LANCASTER, Pa. (Fandm.edu)—Genocide never fully succeeds in eradicating a people, no matter how much its perpetrators destroy. They always leave behind evidence—documents, memories, and human remains—to inform future generations of their atrocities, Armenian Genocide scholar Khatchig Mouradian said.
Speaking to an engrossed audience at Franklin and Marshall College during the Oct. 1 Common Hour, a community discussion held each Thursday during the academic year, Mouradian talked about the atrocities that occurred 100 years apart in the same region of the world.
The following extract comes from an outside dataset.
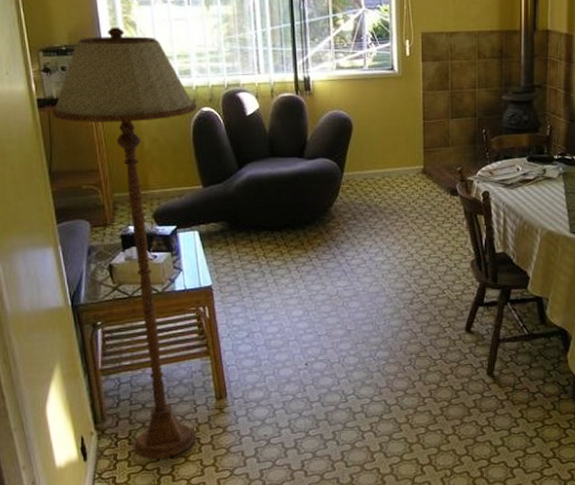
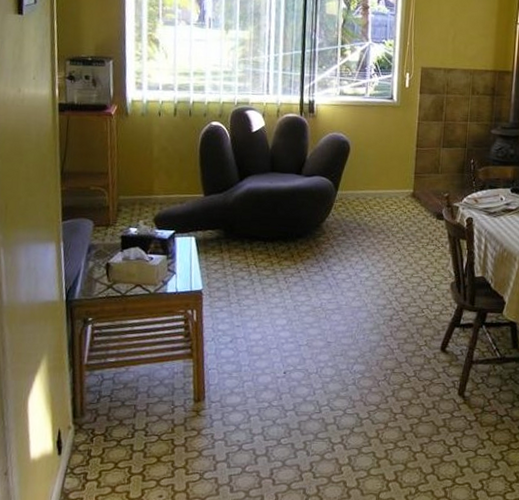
floor lamp: present [51,27,197,459] -> none [71,43,207,458]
“The 21st century is already known as a century of turbulence, as a century of refugees, especially in the Middle East,” said Mouradian, the program coordinator of the Armenian Genocide Program at Rutgers University’s Center for the Study of Genocide, Conflict Resolution, and Human Rights.
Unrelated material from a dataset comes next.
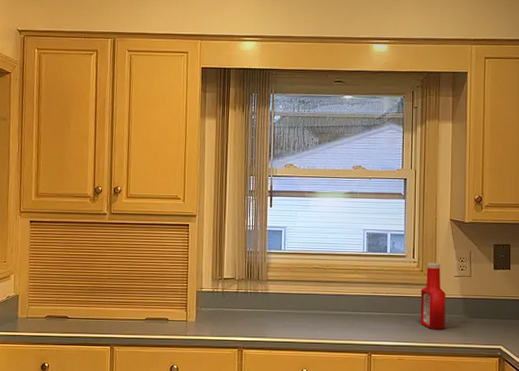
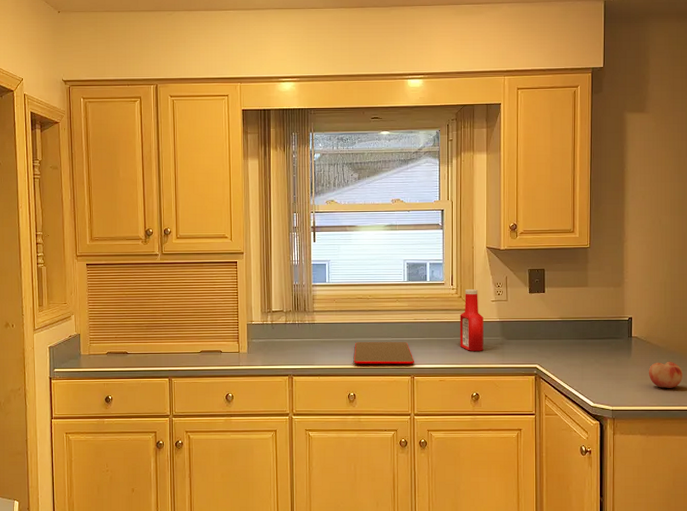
cutting board: none [308,314,372,340] -> present [354,341,414,364]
Mouradian, who teaches history and sociology at Rutgers, said that to understand what genocide means for the future generations of the victims—those who were not murdered but were exiled from their homelands—and what it means for the perpetrators, who not only murdered but stole from the victims, is almost incomprehensible.
“It’s really difficult to think about the long-term challenges that this particular problem presents,” he said. “Violence, genocide, and mass atrocities…do not end when the killing stops, when the violence stops. [The violence] casts a very long shadow that keeps affecting the victims and the perpetrators, through years and decades, and often through generations.”
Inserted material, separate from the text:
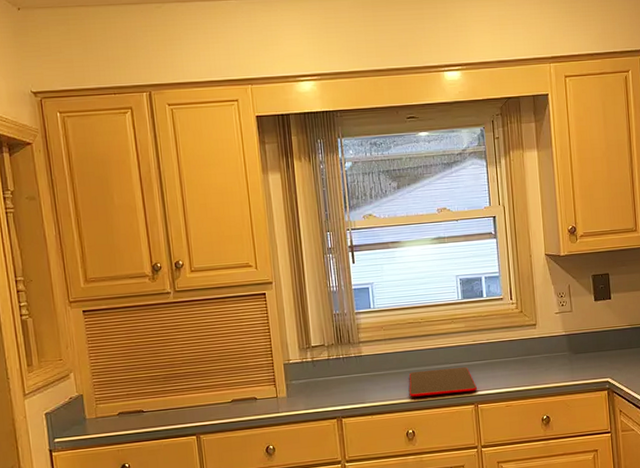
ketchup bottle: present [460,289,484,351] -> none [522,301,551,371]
Mouradian suggested looking to the past to try to understand today’s atrocities perpetrated by ISIS, the militant Islamic group of Sunnis who have slaughtered Shiites, Kurds, members of other ethnic groups, and westerners in Syria and Iraq.
Specifically, he pointed to the plights of the Armenians in that same region in 1915, when the Ottoman government began the systematic extermination of Armenians from their homeland in what is today the Republic of Turkey.
To distill further the history, to allow the audience to relate to the larger issue of the Armenian Genocide, Mouradian told the story of two young Armenian women, sisters Siphora and Nurista, who were midwives in their hometown from the late 19th century until 1922, when they were exiled.
“The two sisters together delivered most of the babies in that city,” Mouradian said. “One sister, Siphora, delivered 4,271 children.”
The sisters left behind journals, which Mouradian recently obtained, that tell their story. They were exiled to Aleppo, Syria, where ISIS commits atrocities today. When they arrived in Aleppo, the sisters continued their midwifery.
“This was a period when they were surrounded by thousands upon thousands of survivors of the Armenian Genocide, and they were delivering their children,” Mouradian said.
Cecilia Plaza, a junior sociology major, welcomed Mouradian’s discussion as “right down my alley” because her field of study is human rights. “I thought his perspective was really interesting,” Plaza said. “He told stories with photographs and made it personal.”